– Она стала очень деловой и циничной. Она писала работы об адаптации местных растений для нужд населения, и культивации земных растений на землях Луситании. На все вопросы она всегда отвечала приветливо и легко.
Но она умерла для нас. У нее не было друзей. Мы часто спрашивали об этом Лайбо, Господи упокой его душу, и он всегда отвечал одно и то же, что он раньше считался ее другом, а теперь она не проявляет и толики того дружелюбия, с которым разговаривает с другими людьми. Вместо былой дружбы она злилась на него и запрещала задавать ей любые вопросы. – Цейфейро очистил побег дикорастущей травы и слизнул капельку нектара с внутренней пленки растения. – Попробуй, Говорящий Эндрю – очень интересный привкус, это абсолютно безвредно, твой организм не сможет включить это в свой обменный процесс.
– Супруг, тебе следовало предупредить его, что края листка могут порезать губы и язык как бритва.
– Я как раз хотел.
Эндер рассмеялся, очистил побег и попробовал. Кислота корицы, чуть-чуть цитруса, слабый привкус стали – вкус состоял из множества ароматов и привкусов, но он был крепок.
– К нему нужно привыкнуть.
– Мой муж любит аллегории, Говорящий Эндрю, так что берегись.
Цейфейро застенчиво улыбнулся.
– Разве Сан Анджело не говорил, что Христос учил познавать новое через сопоставление со старым?
– Вкус травы, – сказал Эндер, – какое отношение он имеет к Новинхе?

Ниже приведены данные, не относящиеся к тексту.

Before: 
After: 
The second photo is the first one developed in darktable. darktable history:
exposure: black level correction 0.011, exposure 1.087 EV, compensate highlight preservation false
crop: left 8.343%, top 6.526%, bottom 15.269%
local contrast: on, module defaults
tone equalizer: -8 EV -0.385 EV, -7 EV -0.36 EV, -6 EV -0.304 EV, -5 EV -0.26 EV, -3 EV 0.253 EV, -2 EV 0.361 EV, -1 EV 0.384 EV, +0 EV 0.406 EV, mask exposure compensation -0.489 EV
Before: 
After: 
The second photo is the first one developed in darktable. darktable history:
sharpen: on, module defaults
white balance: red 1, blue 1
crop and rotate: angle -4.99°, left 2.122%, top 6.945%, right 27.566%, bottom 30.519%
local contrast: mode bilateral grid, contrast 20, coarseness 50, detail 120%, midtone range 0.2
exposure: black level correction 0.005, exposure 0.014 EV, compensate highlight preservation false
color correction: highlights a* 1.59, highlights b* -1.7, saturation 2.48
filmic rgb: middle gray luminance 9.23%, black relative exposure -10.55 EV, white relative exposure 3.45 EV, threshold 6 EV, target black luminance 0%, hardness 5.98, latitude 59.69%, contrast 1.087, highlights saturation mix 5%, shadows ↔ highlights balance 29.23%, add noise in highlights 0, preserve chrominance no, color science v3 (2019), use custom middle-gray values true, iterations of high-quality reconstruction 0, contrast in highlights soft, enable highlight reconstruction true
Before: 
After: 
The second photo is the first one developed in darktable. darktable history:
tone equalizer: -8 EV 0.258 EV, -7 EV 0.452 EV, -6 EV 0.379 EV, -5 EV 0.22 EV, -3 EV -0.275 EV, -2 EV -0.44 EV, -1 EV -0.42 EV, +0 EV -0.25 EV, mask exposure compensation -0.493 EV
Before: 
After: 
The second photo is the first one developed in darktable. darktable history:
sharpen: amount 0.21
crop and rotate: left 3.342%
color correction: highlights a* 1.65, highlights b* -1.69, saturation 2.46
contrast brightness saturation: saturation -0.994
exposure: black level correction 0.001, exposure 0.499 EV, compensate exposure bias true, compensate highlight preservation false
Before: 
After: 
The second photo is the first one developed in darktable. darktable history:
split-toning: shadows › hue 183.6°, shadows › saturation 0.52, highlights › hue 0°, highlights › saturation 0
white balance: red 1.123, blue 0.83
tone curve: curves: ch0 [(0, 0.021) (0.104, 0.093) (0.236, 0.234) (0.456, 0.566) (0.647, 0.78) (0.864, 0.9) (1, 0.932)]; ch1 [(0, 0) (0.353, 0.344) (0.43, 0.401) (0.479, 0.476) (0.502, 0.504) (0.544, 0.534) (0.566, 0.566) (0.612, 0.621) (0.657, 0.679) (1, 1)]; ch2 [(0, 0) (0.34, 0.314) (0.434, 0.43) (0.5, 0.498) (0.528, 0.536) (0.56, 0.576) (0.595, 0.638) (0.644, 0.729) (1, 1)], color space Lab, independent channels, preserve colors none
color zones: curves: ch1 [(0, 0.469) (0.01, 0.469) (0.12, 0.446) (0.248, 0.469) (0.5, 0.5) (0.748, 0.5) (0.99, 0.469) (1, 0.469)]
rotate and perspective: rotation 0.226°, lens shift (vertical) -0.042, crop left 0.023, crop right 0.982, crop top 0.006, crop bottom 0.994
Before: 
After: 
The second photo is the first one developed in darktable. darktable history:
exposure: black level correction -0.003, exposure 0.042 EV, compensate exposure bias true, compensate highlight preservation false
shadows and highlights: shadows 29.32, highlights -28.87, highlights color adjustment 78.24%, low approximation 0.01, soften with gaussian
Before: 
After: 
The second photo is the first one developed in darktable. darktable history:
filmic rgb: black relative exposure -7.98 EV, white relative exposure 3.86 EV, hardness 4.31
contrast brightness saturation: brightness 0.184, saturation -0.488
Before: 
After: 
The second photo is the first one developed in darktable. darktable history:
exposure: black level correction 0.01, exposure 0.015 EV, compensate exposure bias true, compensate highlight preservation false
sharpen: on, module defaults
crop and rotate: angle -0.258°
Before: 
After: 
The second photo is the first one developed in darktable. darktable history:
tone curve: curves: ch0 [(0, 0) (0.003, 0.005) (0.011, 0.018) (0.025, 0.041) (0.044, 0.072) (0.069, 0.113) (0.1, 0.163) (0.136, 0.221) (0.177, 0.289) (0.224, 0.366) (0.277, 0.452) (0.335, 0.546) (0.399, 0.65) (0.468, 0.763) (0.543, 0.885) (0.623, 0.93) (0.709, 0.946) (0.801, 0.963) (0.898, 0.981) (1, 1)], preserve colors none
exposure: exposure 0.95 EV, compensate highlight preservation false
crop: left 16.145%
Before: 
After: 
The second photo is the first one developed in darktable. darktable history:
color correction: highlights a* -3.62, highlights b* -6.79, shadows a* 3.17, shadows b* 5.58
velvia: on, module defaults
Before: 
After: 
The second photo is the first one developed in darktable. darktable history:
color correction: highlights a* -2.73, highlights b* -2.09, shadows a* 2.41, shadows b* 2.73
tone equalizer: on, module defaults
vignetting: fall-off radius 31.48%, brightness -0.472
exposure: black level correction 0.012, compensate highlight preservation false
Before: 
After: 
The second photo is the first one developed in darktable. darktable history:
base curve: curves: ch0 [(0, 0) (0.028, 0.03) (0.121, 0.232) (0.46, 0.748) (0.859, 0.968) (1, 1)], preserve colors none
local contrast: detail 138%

– Очень косвенное. Я думаю, Новинха имеет не слишком приятный вкус, но крепкий. Эта крепость захватила ее целиком и она боится и не хочет распространения своего привкуса.
– Привкуса чего?
– В терминах теологии? Гордость всеобщей виной. Это своеобразная форма тщеславия и эгомании. Она возложила на себя ответственность за вещи, не являющиеся ее огрехами. Как будто она властвует над чем-то, как-будто страдания других людей – это наказание за ее грехи!
– Она ненавидит себя за смерть Пайпо, – произнесла Арадора.
– Но она не глупая, – сказал Эндер. – Она знает, что убили свиноподобные, и что Пайпо пошел туда один. В чем же здесь ее вина?
Когда я впервые задумался над этим, я тоже удивился. Затем я просмотрел все сводки и отчеты, все записи по событиям последней ночи перед смертью Пайпо. Так был один намек – замечание, сделанное Лайбо, он просил Новинху показать, над чем они работали с Пайпо перед самой встречей со свиноподобными. Она сказала, сказала нет. И это все – кто-то перебил его, и он больше никогда не возвращался к этому замечанию ни на Станции Зенадоров, ни где-либо еще, – нигде, где бы это запротоколировалось в отчетах.
– Мы долго думали, что могло произойти перед гибелью Пайпо, – сказала Арадора. – Почему Пайпо бросился в лес так скоропалительно? Они поссорились? Был ли он зол и разгневан? Когда кто-нибудь умирает, близкий тебе, а в последний момент ты был груб и несправедлив к нему, как правило, в последствии, начинаешь ненавидеть себя. Если бы я не говорил того, если бы не говорил этого.
– Мы пытались воссоздать, что могло произойти в ту ночь. Мы запросили режим глобального протоколирования, тот, что автоматически фиксирует все рабочие заметки, ведет запись всего, что делал человек. Все, что касалось ее, было лишено доступа. Нет, не файлы ее непосредственной работы. Мы не смогли просмотреть даже то, что было наработано в ближайшее до гибели время. Мы даже не смогли обнаружить, что это были за файлы, которые она решила скрыть от нее. Мы просто не имели доступа к информации. Не помог даже сверхприоритет мэра.
Арадора кивнула. – Мы впервые столкнулись с подобным сокрытием информации от общества – сокрытие рабочих файлов, части труда всей колонии.
– Для нее это было равно нарушению закона. Конечно, мэр могла воспользоваться крайними полномочиями на непредвиденный случай, но что это означало? Мы были обязаны устроить публичное слушание и вряд ли бы получили юридическое разрешение. Что касается ее, у закона нет оправдания людям, посягающим на достояние других. Возможно, однажды мы увидим, что скрыто в этих файлах, если в них связь со смертью Пайпо. Она не сможет уничтожить их, так как это достояние общества.